L'OPAC de Saône et Loire entend se servir de sa "forêt urbaine" à Chalon sur Saône comme une expérimentation

400 arbres plantés sur un espace très réduit... respectant le principe d'une technique japonaise qui a déjà porté ses fruits. En lien avec la Protection Judiciaire de la Jeunesse et la Mission Locale du Chalonnais notamment, les jeunes du quartier ont été mis à contribution.

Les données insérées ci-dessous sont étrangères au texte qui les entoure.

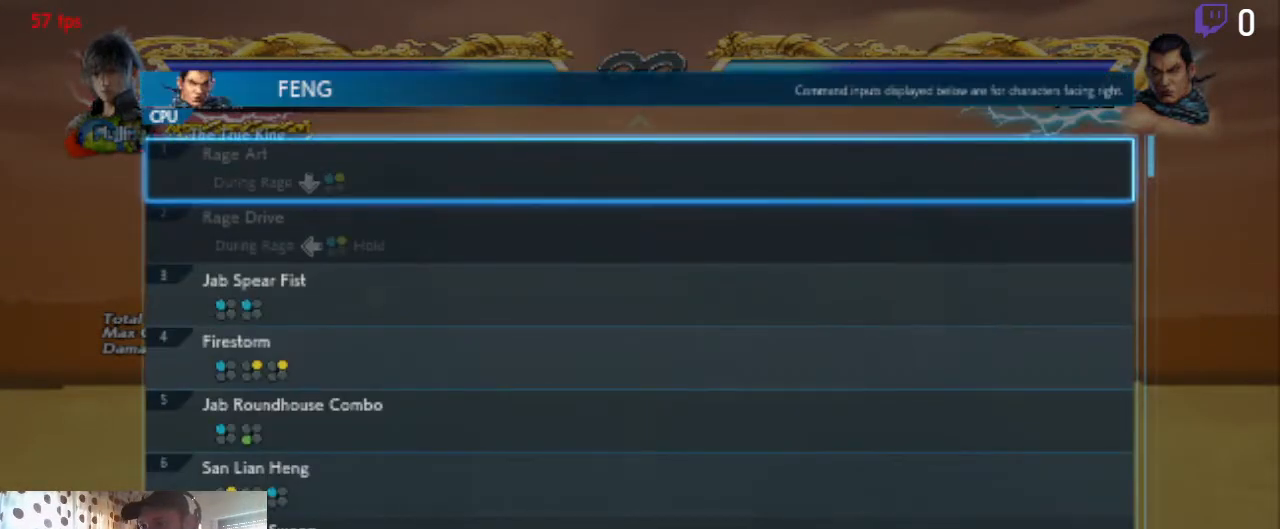
{"buttons": [], "left_stick": "center", "right_stick": "center", "events": []}
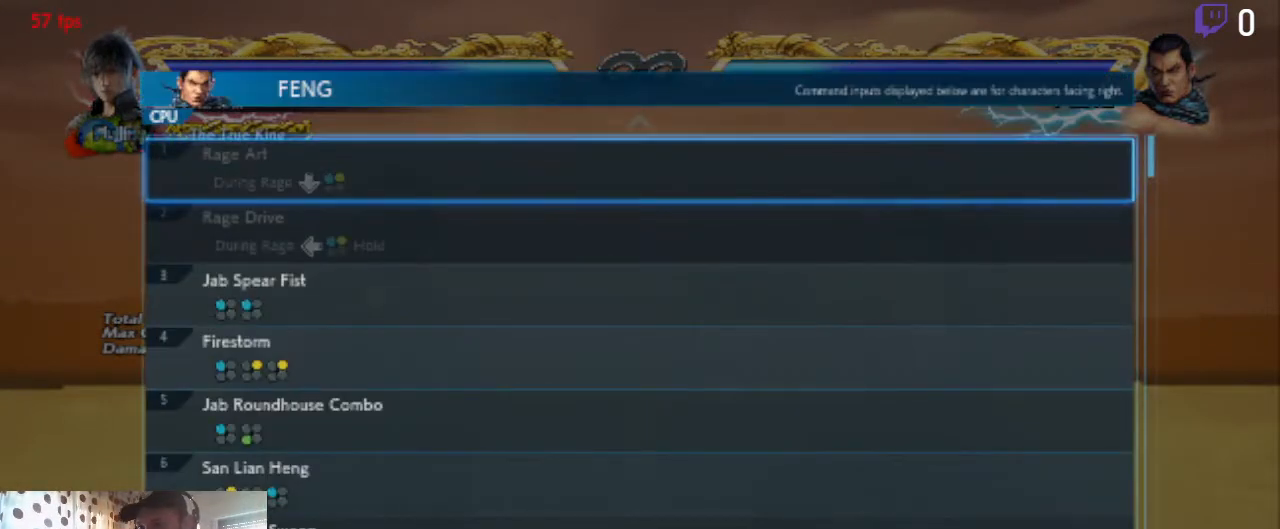
{"buttons": [], "left_stick": "center", "right_stick": "center", "events": [[200, "DPAD_DOWN", "down"], [234, "DPAD_DOWN", "up"], [334, "DPAD_DOWN", "down"], [367, "DPAD_DOWN", "up"]]}
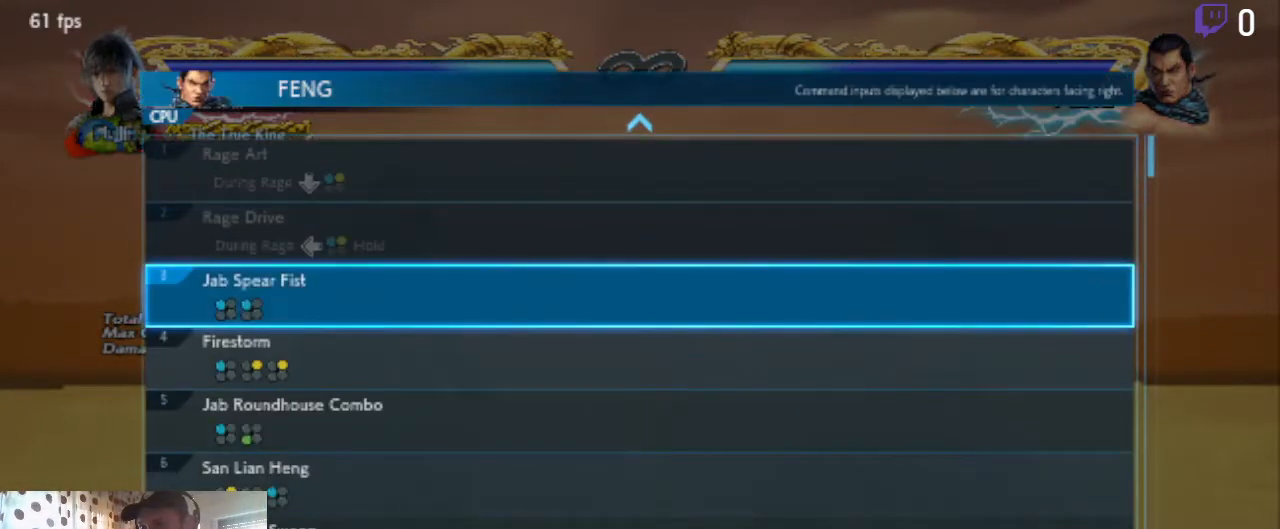
{"buttons": [], "left_stick": "center", "right_stick": "center", "events": [[233, "A", "down"], [333, "A", "up"]]}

400 arbres sur quelques 100 m2... l'idée paraît totalement farfelue au premier abord sauf que derrière ce concept se dissimule Miyawaki. Un principe né au Japon par l'entremise du botaniste Akira Miyawaki et qui a permis à ce stade de planter plusieurs dizaines de millions d'arbres à travers le monde. Alors d'ores et déjà ne jettez pas la pierre à l'OPAC de Saône et Loire à l'origine ni même aux petites mains du quartier qui se sont mobilisées pour venir à bout du projet ! Mais renseignez-vous !

Même si la méthode japonaise semble plus coûteuse et avec une déperdition de l'ordre d'un arbre sur deux, au final, toutes les expériences le démontrent, "l'enracinement est meilleur, la résistance aux conditions météorologique de plus en plus compliquée est plus élevée, et le développement est plus rapide" précise les animateurs du projet. 

C'est en donc en présence des responsables du projet avec le soutien de l'Etat, en présence de Jean-Jacques Boyer Sous Préfet de l'arrondissement de Chalon sur Saône, d'Annie Lombard  Vice-Présidente du Grand Chalon et Présidente de la Mission Locale du Chalonnais que Cécile Montreuil, Directrice Générale de l'OPAC de Saône et Loire a formalisé les choses.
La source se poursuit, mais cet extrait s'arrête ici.